I find it hard to believe that the author would publish without the proper permission. I published Belltower for her and got written permission from Margaret Sutton to do it. And, as far as I know, permission for Likeness was also granted.

Whatever, the copyright holder didn't want the book out and has decided to write her own version, which is the one supposed to come out next year.

The first three chapters of this were read to the gang at a recent reunion. I haven't heard any praise of it yet. It will be interesting to see what eventually comes out. The jist of the story is well known - Peter is missing on a case and Judy traces him down to Panama where a man strangely like him menaces her. Judy is also supposed to give birth in this book, which is something that never appealed to me. That should happen beween books.

Belltower was too modern, fans complained, and had its faults, such as Judy leaving her children with suspicious strangers to go off and sleuth. Snowman was mostly liked, but I thought it was written with too much of a feminist bent for a supposed-to-be-1930s book.

Some fans don't like add-ons, but others love them and crave for more. I have a collection of fan-written Judys that are every bit as good as the originals, and I'd love to publish them into a volume via Lulu or one of the on-demand sites. But the authors don't want it and the copyright holder surely would object.

But there are some of us who always welcome more.


Lauren said...

Belltower was too modern, fans complained, and had its faults, such as Judy leaving her children with suspicious strangers to go off and sleuth. Snowman was mostly liked, but I thought it was written with too much of a feminist bent for a supposed-to-be-1930s book.

I have to confess that I have not read either of these books in several years so I'm just going on my memory.

I understand logistically that since The Whispering Belltower was set in the late 60's (right?), that the pot smoking stuff (again, I'm not quite remembering the whole book, but I could swear this stuff was in there) fits in that era, but for me, it didn't fit into the series as previously written. It seemed like it was aiming toward a different demographic than the original series.

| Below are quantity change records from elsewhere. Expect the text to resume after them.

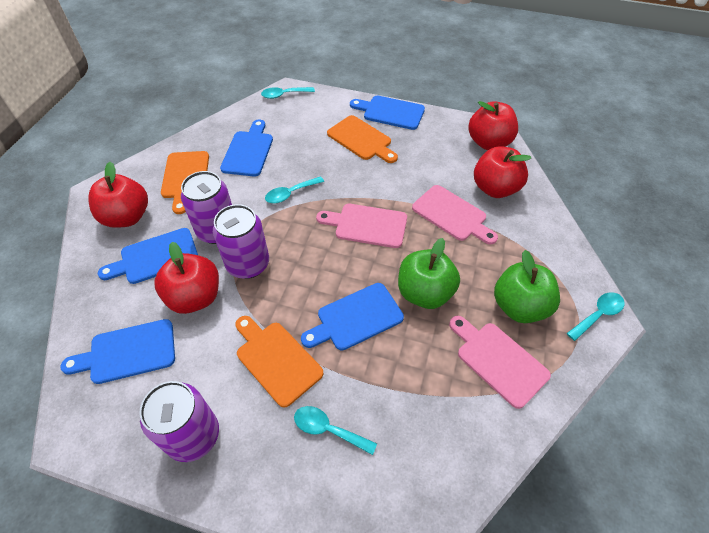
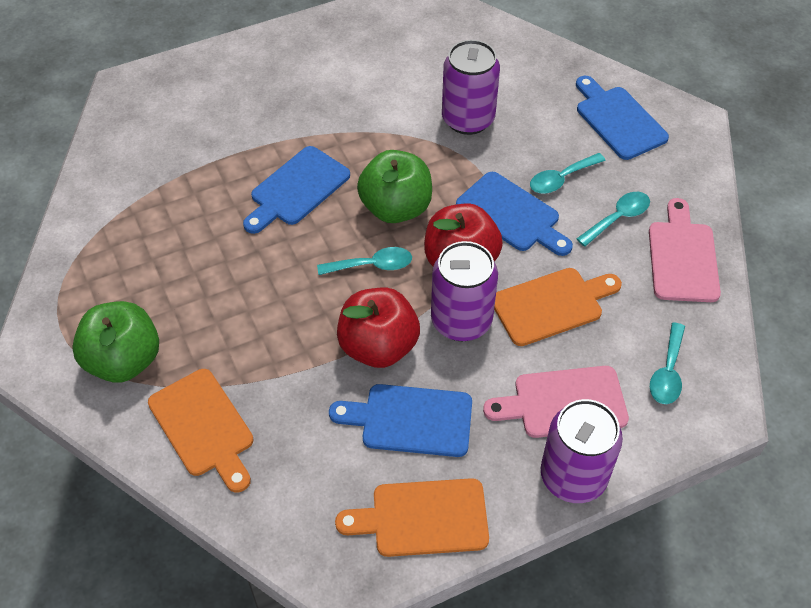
blue cutting board: 5 -> 4
pink cutting board: 3 -> 2
red apple: 4 -> 2

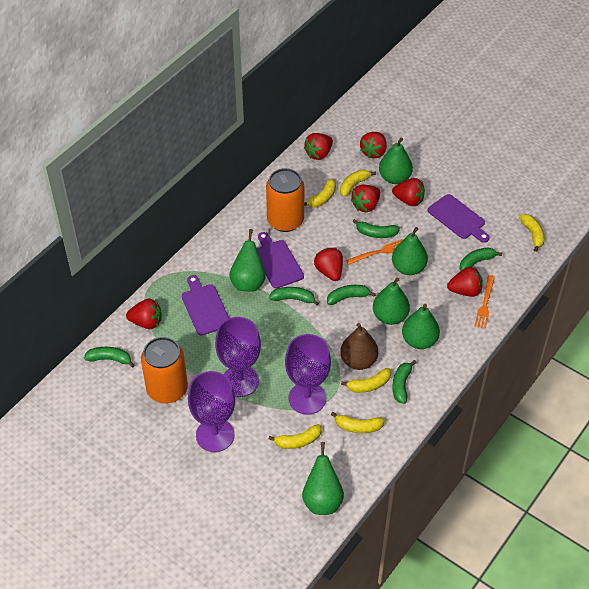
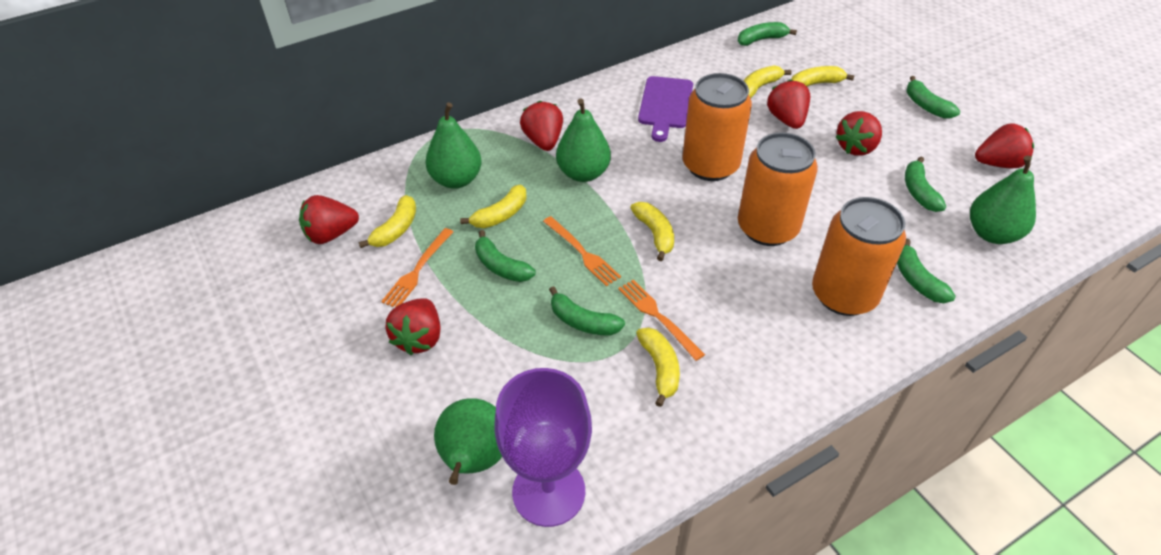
brown pear: 1 -> 0
green pear: 6 -> 4
orange can: 2 -> 3
orange fork: 2 -> 3
purple cutting board: 3 -> 1
purple goblet: 3 -> 1
red strawberry: 7 -> 6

As for The Talking Snowman, again I'd have to reread it, but I enjoyed that one more because it kept the general voice of Judy more consistent, IMO.

Some fans don't like add-ons, but others love them and crave for more. I have a collection of fan-written Judys that are every bit as good as the originals, and I'd love to publish them into a volume via Lulu or one of the on-demand sites. But the authors don't want it and the copyright holder surely would object.

I myself would be interested in reading fan written Judys but only ones that fit in with the original series, which for me, Whispering Belltower did not. (No offense intended toward the author or anyone involved!)

The Judy series is my favorite of all the girls' series, even if I didn't love some of the later ones) and I thought it was a shame that it was only 38 volumes long.

stratomiker said...

I agree that it's a pity there aren't more Judy Boltons, and that if there were, they ought to be in the spirit of the originals.

The latest I've heard on The Strange Likeness is that the copyright holder got someone to edit the writer's version. This new person is not a writer or an editor! I'd be insulted to have a non-writer edit my work. And just plain wouldn't allow it. I'd rather go unpublished than be edited by an amateur. The person who wrote the book is a very good published writer.

I smell some politics here. And personal agendas. They're everywhere!